▶ [Extrait fourni]:
_ _ _ _ _ _ _

Chez sa fille, la piqure n’est pas aussi vive. Enfant, Marisol grandit avec un père et une mère qui passent tout leur temps à lire. « Moi, j’étais enfant unique et je trouvais ça plate », raconte-t-elle en riant. « Est-ce que je peux lui dire ta célèbre phrase ? », lui demande Ginette Anfousse. Avec l’accord de sa fille, l’auteure se retourne vers moi pour me raconter cette succulente anecdote. « Un moment donné, Marisol, toute petite, est venue nous voir son père et moi. Elle nous a dit :  »Je veux vous dire quelque chose : les fruits ce n’est pas un dessert et les livres, ce n’est pas un cadeau » ». Toutes les deux éclatent de rire.

L’atelier de Marisol est situé dans sa maison, à Sainte-Adèle.

Sa fille comme muse

Ginette Anfousse est entrée à l’école des Beaux-Arts dans les années 1960. La grève étudiante de 1968 paralyse toutefois le milieu de l’éducation. Au même moment, Radio-Québec, l’ancêtre de Télé-Québec, prend forme. « J’ai pris des dessins que je faisais à l’école et je suis allée les voir. Ils m’ont engagée tout de suite », raconte Ginette Anfousse. Celle-ci travaille alors quelques années comme conceptrice visuelle pour les premières émissions jeunesse québécoises.

Animée par une soif de liberté et l’envie d’imaginer ses propres histoires, Ginette Anfousse quitte ensuite Montréal et s’installe à Val-David, où elle habitera pendant 25 ans. Sa fille grandit ici, dans les Laurentides. C’est dans la région que l’auteure dessine ses premiers livres : Mon ami Pichou et La Cachette. « Immédiatement, ç’a été un succès. Il s’est vraiment passé quelque chose », se souvient l’écrivaine. Cette série, destinée à un public de trois à huit ans, s’échelonne sur treize numéros. Les aventures de Pichou et Jiji sont d’ailleurs majoritairement inspirées de celles de sa fille, qui avait 7 ou 8 ans à l’époque des premiers livres. « C’étaient comme les premiers livres québécois où les personnages parlaient directement aux enfants. Tous les jeunes Québécois se reconnaissaient », souligne Marisol.

_ _ _ _ _ _ _

▶ [Données fournies]:
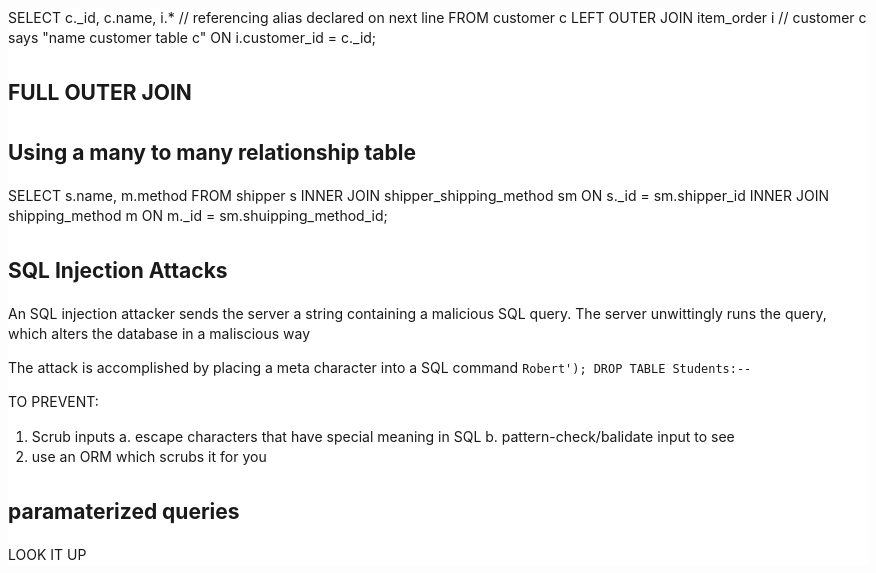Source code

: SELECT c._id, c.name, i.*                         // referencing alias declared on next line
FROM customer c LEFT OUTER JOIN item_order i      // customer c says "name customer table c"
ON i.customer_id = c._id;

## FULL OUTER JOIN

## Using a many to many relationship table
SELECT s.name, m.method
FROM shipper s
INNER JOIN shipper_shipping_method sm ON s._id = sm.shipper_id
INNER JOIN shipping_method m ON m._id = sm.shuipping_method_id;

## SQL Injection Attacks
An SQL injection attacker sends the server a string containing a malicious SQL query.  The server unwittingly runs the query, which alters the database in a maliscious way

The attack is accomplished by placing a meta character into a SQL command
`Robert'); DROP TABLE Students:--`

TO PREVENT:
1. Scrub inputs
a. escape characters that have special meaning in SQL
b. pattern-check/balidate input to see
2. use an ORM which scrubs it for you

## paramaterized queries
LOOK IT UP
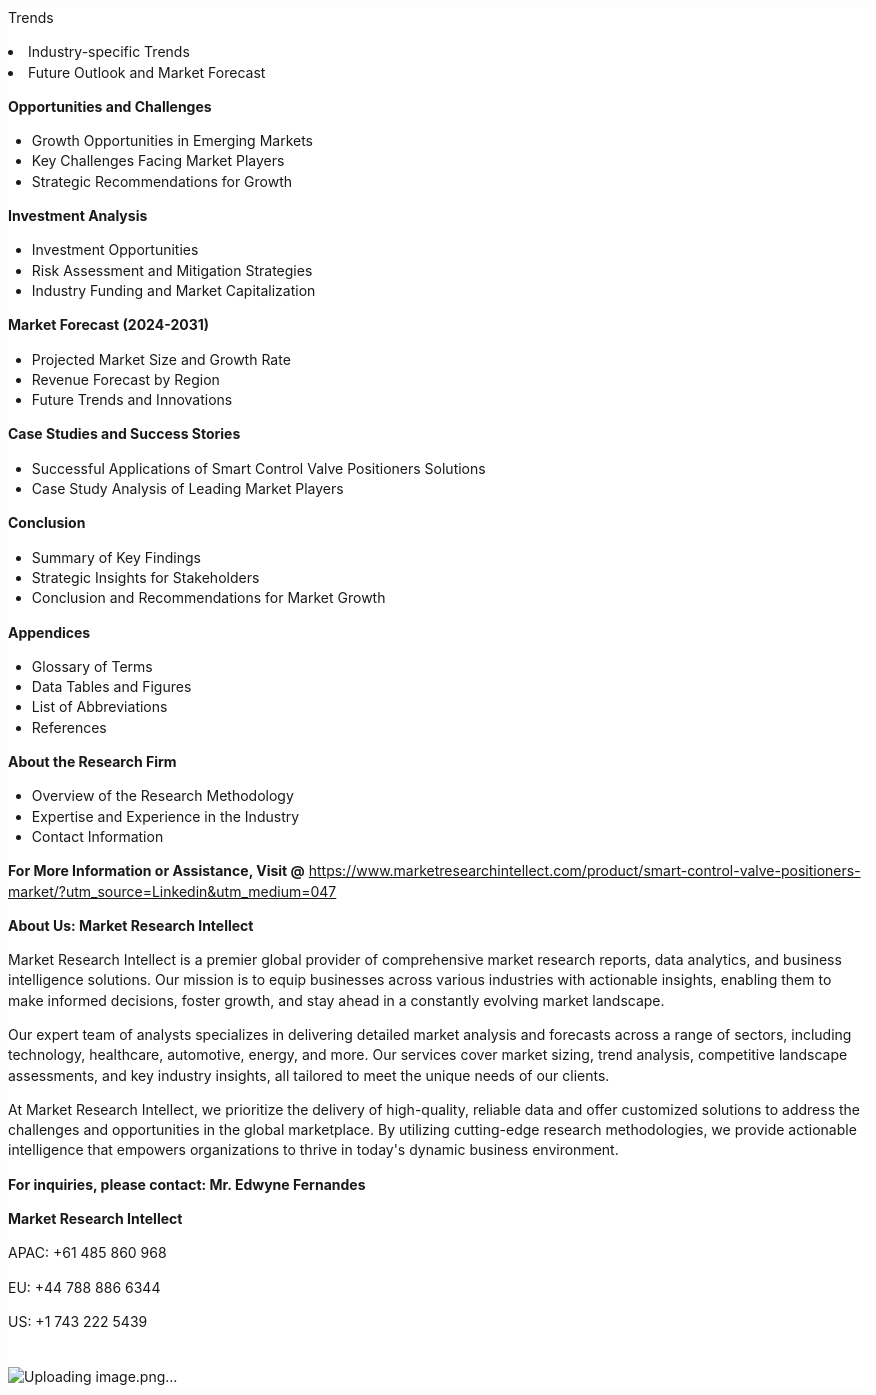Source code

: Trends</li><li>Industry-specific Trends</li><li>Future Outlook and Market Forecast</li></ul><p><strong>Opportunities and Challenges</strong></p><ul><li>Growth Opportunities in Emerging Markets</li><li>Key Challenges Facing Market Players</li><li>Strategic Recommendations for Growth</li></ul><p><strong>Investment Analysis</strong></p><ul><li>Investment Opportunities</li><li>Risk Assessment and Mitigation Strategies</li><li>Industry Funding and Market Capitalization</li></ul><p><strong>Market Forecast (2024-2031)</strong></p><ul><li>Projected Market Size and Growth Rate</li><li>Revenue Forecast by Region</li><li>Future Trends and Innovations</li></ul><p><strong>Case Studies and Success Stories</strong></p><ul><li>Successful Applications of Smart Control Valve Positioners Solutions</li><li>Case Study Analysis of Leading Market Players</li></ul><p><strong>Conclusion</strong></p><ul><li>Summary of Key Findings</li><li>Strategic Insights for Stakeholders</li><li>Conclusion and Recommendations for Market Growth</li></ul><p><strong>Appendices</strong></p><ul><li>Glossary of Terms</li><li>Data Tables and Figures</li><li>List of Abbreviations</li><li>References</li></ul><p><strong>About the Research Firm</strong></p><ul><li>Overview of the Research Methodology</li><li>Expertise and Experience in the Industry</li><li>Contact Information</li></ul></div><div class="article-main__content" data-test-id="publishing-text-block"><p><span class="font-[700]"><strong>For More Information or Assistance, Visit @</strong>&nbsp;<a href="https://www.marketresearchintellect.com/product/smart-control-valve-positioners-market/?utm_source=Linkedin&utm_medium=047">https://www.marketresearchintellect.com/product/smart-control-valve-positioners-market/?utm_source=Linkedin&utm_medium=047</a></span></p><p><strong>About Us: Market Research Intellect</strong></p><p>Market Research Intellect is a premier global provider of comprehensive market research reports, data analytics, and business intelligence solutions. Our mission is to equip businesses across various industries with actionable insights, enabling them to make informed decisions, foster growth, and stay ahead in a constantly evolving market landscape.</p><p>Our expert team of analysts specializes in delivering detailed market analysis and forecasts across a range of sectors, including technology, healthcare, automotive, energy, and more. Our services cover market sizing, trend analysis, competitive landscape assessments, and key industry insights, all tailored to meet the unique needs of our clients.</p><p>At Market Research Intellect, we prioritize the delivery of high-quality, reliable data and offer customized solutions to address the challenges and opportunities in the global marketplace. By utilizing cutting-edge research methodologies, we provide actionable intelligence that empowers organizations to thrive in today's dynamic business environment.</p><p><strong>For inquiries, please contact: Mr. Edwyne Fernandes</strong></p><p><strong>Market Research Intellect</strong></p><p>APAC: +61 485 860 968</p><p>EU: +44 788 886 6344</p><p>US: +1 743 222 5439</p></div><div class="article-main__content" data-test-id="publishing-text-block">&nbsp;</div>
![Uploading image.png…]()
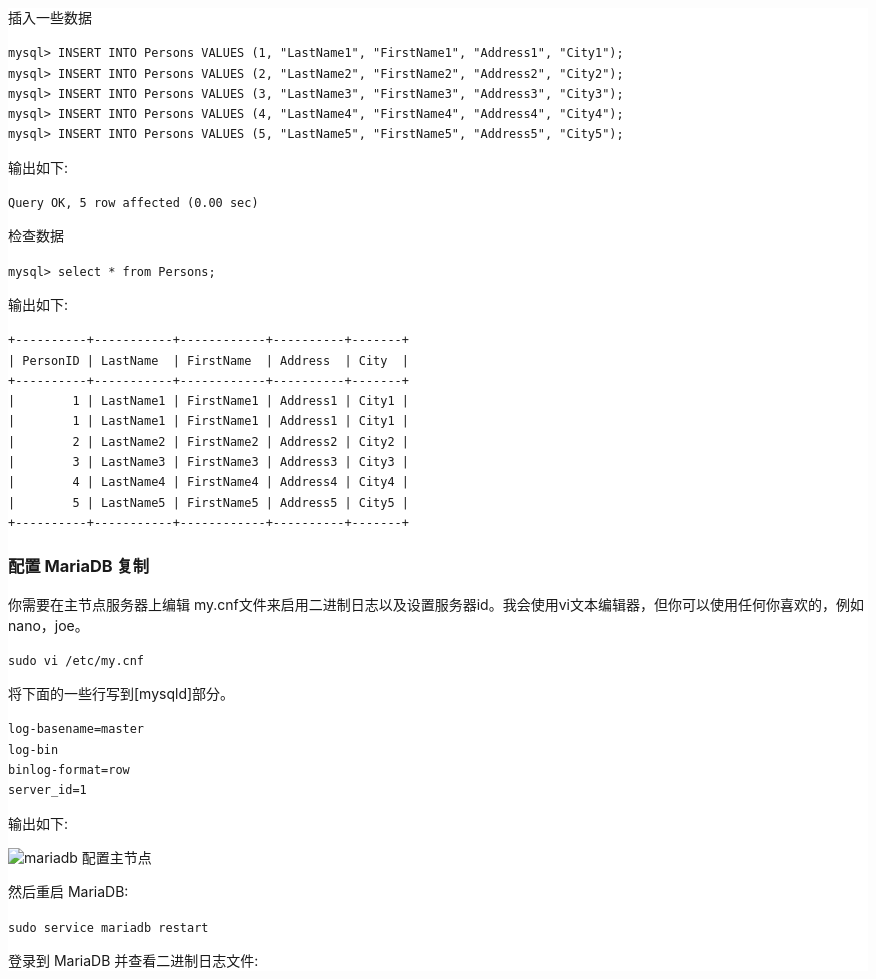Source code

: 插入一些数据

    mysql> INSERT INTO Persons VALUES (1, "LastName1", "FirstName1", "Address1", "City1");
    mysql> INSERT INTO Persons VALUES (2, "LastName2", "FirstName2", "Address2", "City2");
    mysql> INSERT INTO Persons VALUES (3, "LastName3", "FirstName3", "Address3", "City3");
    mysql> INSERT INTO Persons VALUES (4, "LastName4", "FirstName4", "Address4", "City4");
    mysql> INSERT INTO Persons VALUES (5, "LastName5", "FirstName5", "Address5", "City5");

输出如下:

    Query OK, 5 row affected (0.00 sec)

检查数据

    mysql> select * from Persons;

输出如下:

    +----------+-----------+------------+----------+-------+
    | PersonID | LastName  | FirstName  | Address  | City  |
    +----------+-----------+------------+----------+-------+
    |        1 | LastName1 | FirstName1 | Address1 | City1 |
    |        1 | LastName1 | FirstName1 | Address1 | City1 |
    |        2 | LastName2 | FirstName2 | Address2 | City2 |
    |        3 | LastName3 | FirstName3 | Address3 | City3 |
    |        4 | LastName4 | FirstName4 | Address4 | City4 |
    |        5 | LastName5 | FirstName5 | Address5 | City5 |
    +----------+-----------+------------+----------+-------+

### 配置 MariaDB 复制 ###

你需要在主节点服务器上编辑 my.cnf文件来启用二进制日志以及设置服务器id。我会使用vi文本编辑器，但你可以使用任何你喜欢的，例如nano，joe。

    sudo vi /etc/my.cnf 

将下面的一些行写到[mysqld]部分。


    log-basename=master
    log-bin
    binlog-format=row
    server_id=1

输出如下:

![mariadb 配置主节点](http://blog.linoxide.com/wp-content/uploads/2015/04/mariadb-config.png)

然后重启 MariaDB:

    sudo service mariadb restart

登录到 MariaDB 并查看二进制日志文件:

_ _ _ _ _ _ _

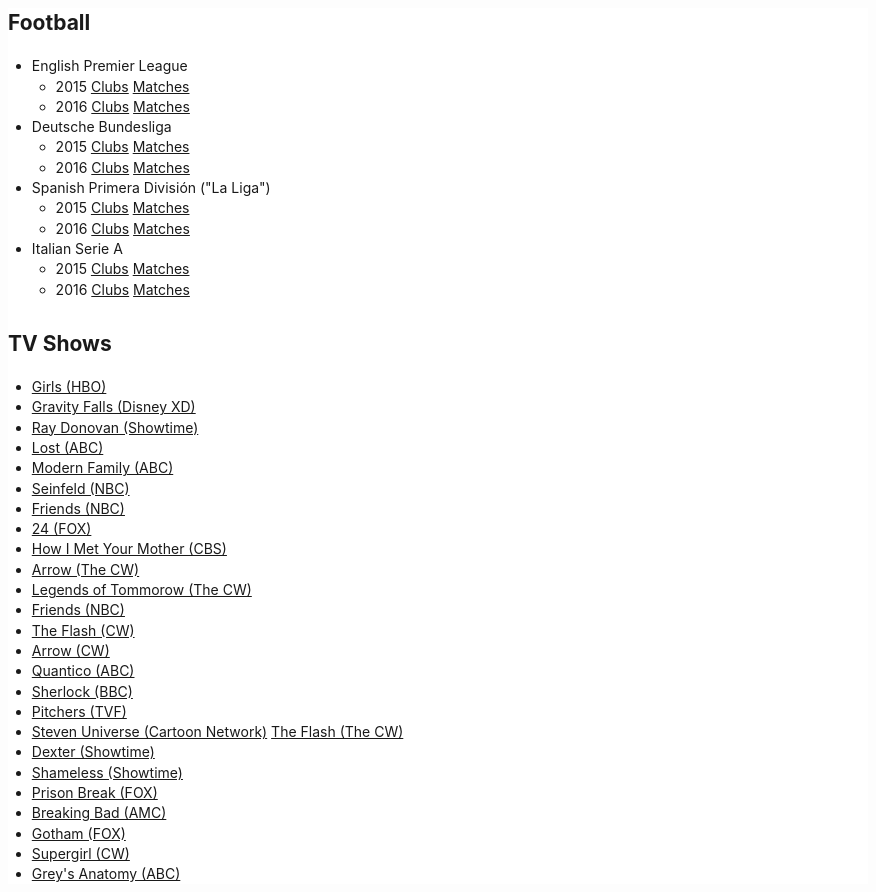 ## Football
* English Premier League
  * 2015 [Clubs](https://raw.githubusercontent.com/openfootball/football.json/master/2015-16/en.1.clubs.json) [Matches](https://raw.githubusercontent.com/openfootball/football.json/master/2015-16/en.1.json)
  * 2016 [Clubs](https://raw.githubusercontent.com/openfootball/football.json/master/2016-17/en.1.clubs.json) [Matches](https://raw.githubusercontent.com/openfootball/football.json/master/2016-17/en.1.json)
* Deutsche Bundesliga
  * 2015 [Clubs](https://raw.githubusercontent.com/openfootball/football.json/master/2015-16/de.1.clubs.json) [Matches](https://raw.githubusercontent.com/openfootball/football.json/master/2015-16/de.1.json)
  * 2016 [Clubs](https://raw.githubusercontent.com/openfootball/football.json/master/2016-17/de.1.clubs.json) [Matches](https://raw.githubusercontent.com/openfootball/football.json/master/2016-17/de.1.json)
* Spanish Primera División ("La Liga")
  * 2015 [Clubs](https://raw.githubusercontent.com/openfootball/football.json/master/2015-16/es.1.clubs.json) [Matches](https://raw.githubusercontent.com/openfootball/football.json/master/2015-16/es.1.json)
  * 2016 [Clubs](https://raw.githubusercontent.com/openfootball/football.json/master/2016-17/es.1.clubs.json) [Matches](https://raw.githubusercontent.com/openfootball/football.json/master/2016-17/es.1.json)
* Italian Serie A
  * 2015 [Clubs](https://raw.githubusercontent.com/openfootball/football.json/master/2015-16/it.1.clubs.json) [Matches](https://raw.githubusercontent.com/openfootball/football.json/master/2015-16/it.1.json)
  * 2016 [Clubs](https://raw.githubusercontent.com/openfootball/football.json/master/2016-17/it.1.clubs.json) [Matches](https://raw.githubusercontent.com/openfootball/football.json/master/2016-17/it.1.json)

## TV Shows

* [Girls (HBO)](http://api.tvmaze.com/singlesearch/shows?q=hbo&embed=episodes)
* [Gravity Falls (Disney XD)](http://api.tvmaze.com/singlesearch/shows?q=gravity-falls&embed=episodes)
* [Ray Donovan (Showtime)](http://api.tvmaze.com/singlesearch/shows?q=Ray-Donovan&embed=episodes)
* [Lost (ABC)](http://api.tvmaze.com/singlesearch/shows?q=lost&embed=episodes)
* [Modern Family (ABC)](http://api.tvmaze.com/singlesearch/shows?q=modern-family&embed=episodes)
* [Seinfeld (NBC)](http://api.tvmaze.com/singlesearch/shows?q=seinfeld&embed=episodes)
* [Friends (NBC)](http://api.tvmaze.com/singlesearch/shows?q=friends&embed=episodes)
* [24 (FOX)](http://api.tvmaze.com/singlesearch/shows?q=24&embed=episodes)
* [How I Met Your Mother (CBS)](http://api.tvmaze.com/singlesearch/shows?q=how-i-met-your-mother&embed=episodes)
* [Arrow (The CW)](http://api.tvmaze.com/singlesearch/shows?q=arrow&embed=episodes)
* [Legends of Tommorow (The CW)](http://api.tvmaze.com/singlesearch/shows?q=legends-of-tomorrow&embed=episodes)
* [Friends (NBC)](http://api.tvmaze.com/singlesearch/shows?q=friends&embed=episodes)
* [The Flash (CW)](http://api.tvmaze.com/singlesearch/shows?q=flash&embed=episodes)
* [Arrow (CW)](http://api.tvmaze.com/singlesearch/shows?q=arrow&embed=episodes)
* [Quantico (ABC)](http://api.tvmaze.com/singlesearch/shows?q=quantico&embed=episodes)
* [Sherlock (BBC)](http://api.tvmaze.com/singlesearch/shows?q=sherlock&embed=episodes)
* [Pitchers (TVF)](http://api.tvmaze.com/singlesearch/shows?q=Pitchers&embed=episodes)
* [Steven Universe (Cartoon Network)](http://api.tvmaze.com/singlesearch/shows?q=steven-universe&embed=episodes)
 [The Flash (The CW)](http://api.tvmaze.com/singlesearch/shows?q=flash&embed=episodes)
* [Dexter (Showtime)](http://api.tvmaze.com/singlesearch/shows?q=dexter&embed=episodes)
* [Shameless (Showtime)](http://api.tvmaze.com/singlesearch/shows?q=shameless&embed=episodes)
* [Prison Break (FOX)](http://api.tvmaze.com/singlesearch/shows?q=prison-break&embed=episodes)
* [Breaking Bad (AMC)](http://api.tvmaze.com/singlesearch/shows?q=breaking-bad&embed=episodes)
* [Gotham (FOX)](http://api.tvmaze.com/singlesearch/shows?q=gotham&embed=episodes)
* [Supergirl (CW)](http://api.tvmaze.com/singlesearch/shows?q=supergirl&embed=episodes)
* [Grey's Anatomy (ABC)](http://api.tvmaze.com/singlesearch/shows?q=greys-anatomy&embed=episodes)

_ _ _ _ _ _ _

▶ [Votre consigne]: D'après l'extrait fourni, dans quelle localité Ginette Anfousse s'installe-t-elle en quittant Montréal, et pendant combien d'années y habitera-t-elle ?

▶ [Exercice corrigé]: À Val-David, où elle habitera pendant 25 ans.